Victimes de la secte des Boko Haram (Nigeria)
C'est l'un des pires cauchemars des services de renseignement. Et il est en train de se matérialiser. Au Nigeria, la secte islamiste Boko Haram (ce qui signifie "l'éducation occidentale est un péché" en haoussa) est en train non seulement de monter en puissance et de se radicaliser, mais surtout de devenir un centre puissant de l'arc du terrorisme qui va de la Mauritanie à la Somalie.
Ainsi Abdelkader Messahel, le vice-ministre algérien des Affaires maghrébines et africaines, vient de révéler ce que beaucoup d'experts craignaient : ce mouvement armé, né dans le nord-est (musulman) du pays le plus peuplé d'Afrique (160 millions d'habitants), a tissé des liens avec les milices islamistes somaliennes shebab, adeptes de feu Ben Laden, mais aussi avec le groupe salafiste Al-Qaida au Maghreb islamique (Aqmi), dominé par les anciens du GIA algérien et actif en Algérie et dans le Sahel. ""Nous avons acquis la certitude qu'il y a coordination entre Boko Haram et Al-Qaida", a déclaré mi-novembre le vice-ministre.
Des liens avérés avec Al-Qaïda
Les preuves ? Les enquêteurs ont fait "parler" les téléphones portables trouvés sur les dépouilles des tués lors de l'affrontement armé du 8 janvier dernier après la prise en otage de deux jeunes Français au Niger (qui s'était soldée par la mort des deux hommes).
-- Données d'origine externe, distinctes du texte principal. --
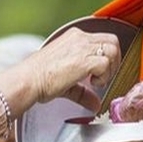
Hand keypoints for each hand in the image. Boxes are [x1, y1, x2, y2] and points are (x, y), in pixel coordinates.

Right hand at [0, 27, 120, 117]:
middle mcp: (79, 38)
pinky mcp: (84, 60)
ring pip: (113, 50)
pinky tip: (93, 83)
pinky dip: (104, 76)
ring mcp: (82, 47)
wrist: (28, 80)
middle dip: (114, 60)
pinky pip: (105, 63)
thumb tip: (94, 104)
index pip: (102, 39)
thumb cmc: (39, 80)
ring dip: (110, 68)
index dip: (107, 55)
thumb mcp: (65, 83)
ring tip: (98, 81)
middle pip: (112, 41)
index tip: (101, 71)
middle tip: (104, 76)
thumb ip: (83, 92)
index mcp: (74, 37)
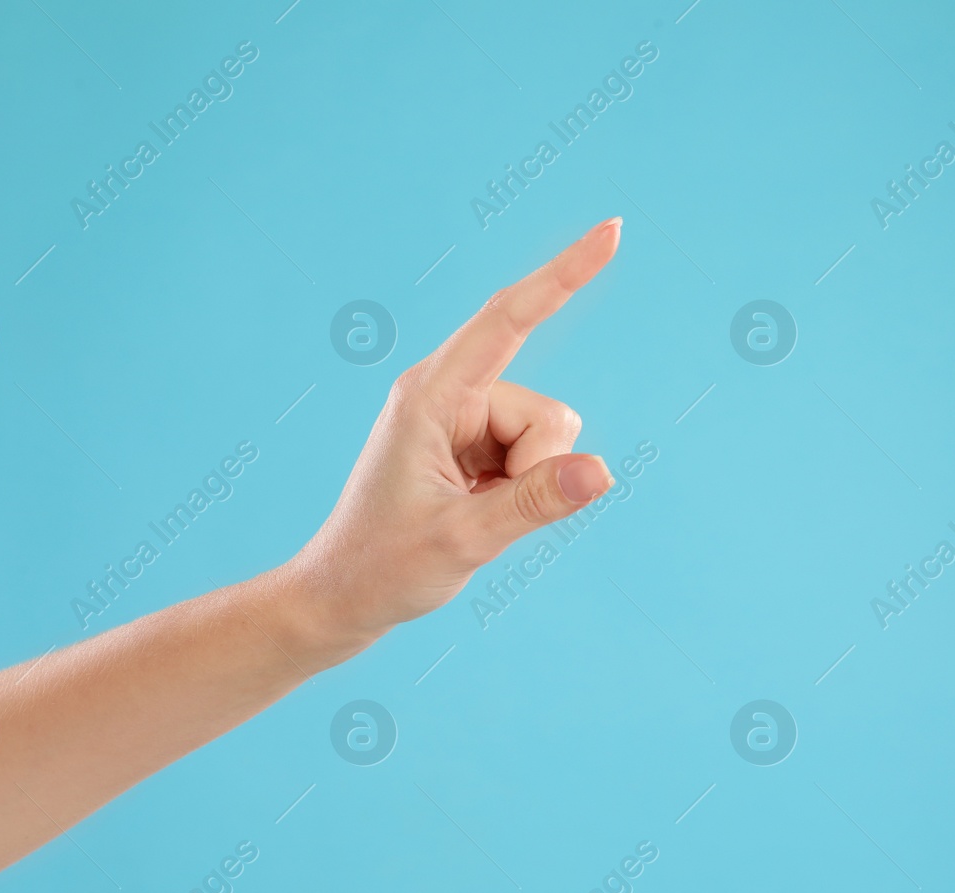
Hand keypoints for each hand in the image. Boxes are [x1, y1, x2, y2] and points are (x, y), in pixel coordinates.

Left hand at [286, 217, 623, 659]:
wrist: (341, 599)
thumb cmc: (383, 568)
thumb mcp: (463, 540)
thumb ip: (535, 503)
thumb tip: (603, 471)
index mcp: (431, 395)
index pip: (510, 319)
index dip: (565, 275)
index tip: (612, 232)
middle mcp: (449, 395)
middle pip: (546, 412)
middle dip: (537, 467)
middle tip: (480, 513)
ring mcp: (463, 421)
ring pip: (550, 437)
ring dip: (529, 483)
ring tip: (472, 514)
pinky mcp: (474, 447)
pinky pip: (537, 458)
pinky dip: (522, 490)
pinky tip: (476, 512)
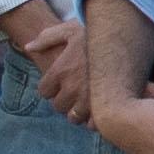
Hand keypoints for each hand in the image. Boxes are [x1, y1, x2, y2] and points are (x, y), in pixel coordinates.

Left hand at [0, 2, 103, 125]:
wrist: (125, 40)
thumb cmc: (96, 34)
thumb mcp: (69, 29)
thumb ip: (47, 38)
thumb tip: (28, 48)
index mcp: (60, 72)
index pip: (44, 92)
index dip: (51, 87)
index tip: (60, 81)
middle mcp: (72, 89)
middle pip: (58, 106)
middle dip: (64, 99)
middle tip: (74, 91)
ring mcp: (89, 100)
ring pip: (74, 117)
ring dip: (77, 111)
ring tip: (85, 101)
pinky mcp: (105, 107)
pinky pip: (92, 124)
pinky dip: (93, 119)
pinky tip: (98, 107)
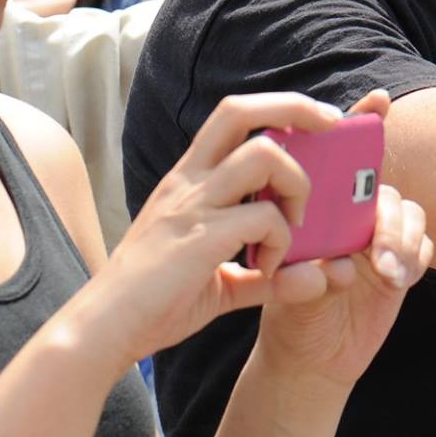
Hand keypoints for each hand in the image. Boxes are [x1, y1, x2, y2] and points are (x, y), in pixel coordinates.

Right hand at [90, 92, 354, 368]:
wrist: (105, 329)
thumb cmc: (155, 303)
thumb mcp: (218, 280)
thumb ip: (264, 274)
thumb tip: (315, 278)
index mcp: (190, 180)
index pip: (234, 117)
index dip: (280, 107)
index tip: (320, 121)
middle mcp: (189, 180)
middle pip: (242, 110)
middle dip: (295, 107)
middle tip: (330, 127)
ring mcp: (192, 204)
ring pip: (263, 154)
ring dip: (295, 183)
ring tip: (293, 224)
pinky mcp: (199, 236)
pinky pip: (262, 217)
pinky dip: (280, 240)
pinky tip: (267, 267)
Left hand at [255, 93, 432, 389]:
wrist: (306, 359)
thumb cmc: (285, 312)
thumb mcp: (281, 290)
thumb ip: (303, 274)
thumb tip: (335, 267)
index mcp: (317, 204)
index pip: (338, 157)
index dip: (362, 122)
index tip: (379, 102)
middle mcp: (351, 212)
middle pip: (381, 186)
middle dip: (384, 211)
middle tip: (374, 248)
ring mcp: (379, 236)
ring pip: (406, 213)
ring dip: (400, 239)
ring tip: (385, 272)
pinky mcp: (403, 263)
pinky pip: (423, 245)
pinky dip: (413, 257)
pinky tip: (396, 279)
Ils ont retrouvé la trace d'un intermédiaire entre Boko Haram et Aqmi, déjà répertorié par les services de renseignement.
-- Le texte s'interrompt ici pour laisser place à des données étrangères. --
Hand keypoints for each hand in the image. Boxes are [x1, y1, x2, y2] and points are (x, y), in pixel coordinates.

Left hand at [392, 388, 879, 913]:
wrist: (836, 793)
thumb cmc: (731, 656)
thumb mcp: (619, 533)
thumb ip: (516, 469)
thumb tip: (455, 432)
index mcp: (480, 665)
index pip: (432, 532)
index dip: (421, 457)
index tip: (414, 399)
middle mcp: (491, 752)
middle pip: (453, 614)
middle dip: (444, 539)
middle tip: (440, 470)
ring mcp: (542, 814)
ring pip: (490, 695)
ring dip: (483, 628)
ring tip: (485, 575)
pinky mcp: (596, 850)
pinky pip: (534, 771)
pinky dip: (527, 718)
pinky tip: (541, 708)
L'enquête a aussi révélé qu'un Nigérien, déjà soupçonné de connivence avec les ravisseurs, avait fait ses études à Maiduguri, une ville du nord-est du Nigeria réputée être une des bases stratégiques de la secte Boko Haram. Ces liens avérés expliqueraient, selon les experts, la radicalisation de la secte nigériane qui recourt désormais à des attaques suicides alors qu'elle se contentait jusqu'à récemment d'attentats à l'explosif. Ainsi, le 26 août dernier, visant pour la première fois la communauté internationale, un kamikaze de Boko Haram au volant d'une voiture piégée percutait le bureau des Nations unies à Abuja, la capitale du Nigeria, faisant plus de 20 morts.
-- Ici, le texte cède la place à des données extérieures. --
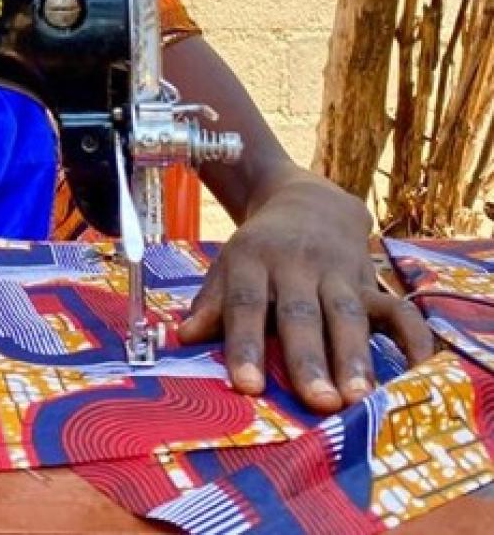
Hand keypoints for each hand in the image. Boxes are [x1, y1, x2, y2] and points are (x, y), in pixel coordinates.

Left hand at [177, 167, 434, 413]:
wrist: (307, 202)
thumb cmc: (259, 250)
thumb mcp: (228, 267)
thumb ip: (210, 305)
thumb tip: (183, 339)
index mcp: (252, 262)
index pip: (247, 305)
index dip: (245, 344)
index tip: (247, 386)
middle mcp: (296, 266)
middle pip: (301, 314)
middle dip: (309, 359)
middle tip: (318, 402)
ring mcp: (337, 272)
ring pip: (348, 314)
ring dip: (354, 356)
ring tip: (360, 398)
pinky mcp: (370, 280)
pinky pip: (397, 308)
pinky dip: (412, 337)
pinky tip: (420, 370)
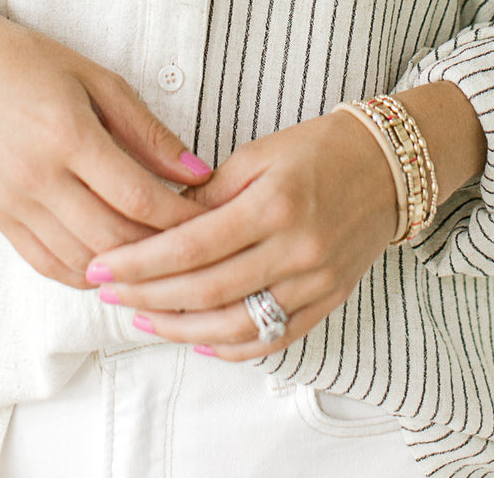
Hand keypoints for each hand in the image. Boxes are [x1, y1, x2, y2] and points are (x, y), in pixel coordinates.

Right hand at [0, 0, 211, 288]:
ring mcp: (15, 204)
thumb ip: (148, 131)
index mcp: (68, 135)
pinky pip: (49, 265)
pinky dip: (87, 274)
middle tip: (194, 245)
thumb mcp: (100, 81)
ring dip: (126, 268)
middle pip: (113, 237)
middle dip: (161, 249)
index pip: (137, 197)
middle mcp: (38, 177)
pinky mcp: (0, 218)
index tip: (211, 218)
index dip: (181, 216)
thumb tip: (198, 172)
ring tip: (160, 258)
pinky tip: (114, 264)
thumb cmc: (36, 64)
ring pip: (83, 261)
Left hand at [87, 108, 399, 358]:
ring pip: (235, 324)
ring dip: (180, 327)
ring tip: (143, 317)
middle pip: (206, 290)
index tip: (102, 266)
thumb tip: (161, 223)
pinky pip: (272, 338)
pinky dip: (230, 344)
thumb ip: (211, 193)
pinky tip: (197, 336)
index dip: (140, 262)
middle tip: (108, 293)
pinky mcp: (327, 301)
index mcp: (275, 204)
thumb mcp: (261, 153)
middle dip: (148, 296)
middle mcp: (297, 249)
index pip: (192, 246)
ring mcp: (315, 282)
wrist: (390, 165)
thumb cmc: (321, 148)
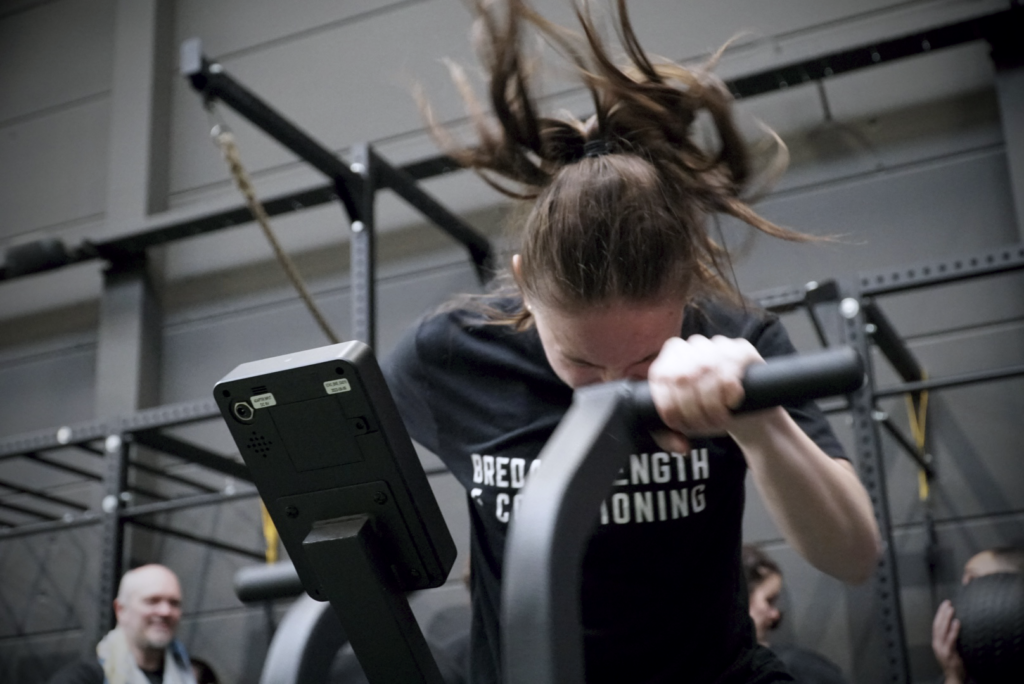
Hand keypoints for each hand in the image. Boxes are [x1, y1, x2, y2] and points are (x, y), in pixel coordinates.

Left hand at [647, 335, 763, 451]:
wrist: (748, 414)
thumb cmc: (710, 415)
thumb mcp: (685, 426)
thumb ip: (669, 436)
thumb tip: (680, 447)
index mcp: (670, 357)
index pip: (661, 376)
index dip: (668, 405)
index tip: (679, 425)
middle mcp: (693, 345)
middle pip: (682, 375)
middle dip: (691, 409)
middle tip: (703, 427)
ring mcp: (718, 344)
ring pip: (705, 369)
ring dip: (711, 403)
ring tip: (719, 420)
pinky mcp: (742, 350)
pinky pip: (730, 366)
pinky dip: (729, 392)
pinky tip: (732, 404)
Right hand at [932, 600, 965, 683]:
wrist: (953, 677)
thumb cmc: (953, 663)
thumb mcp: (949, 649)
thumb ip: (950, 638)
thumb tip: (956, 625)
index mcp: (936, 641)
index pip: (936, 624)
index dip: (940, 613)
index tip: (945, 604)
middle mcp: (937, 644)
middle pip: (937, 625)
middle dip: (942, 613)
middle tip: (948, 603)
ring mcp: (942, 649)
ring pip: (941, 630)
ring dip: (946, 618)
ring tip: (951, 609)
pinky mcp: (948, 654)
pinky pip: (951, 640)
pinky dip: (953, 630)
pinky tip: (957, 622)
Les morts se comptent par centaines
Lors des attaques régulièrement lancées par la secte contre des commissariats, des églises ou des prisons dans le nord, les morts se comptent par centaines. Outre la montée de la violence, le développement de la nébuleuse terroriste d'Al-Qaida hors du Sahel inquiète car il correspond au retour des combattants subsahariens (pro-Kadhaf) de Libye, ainsi qu'à l'arrivée d'armes lourdes en provenance des arsenaux pillés de ce pays.
En visite en novembre au Nigeria, le ministre français des Affaires étrangères, Alain Juppé, a fait une offre de coopération aux autorités nigérianes dans le cadre de la lutte antiterroriste. Donnée pour mourante par certains experts, la nébuleuse Al-Qaïda n'a peut-être pas dit son dernier mot.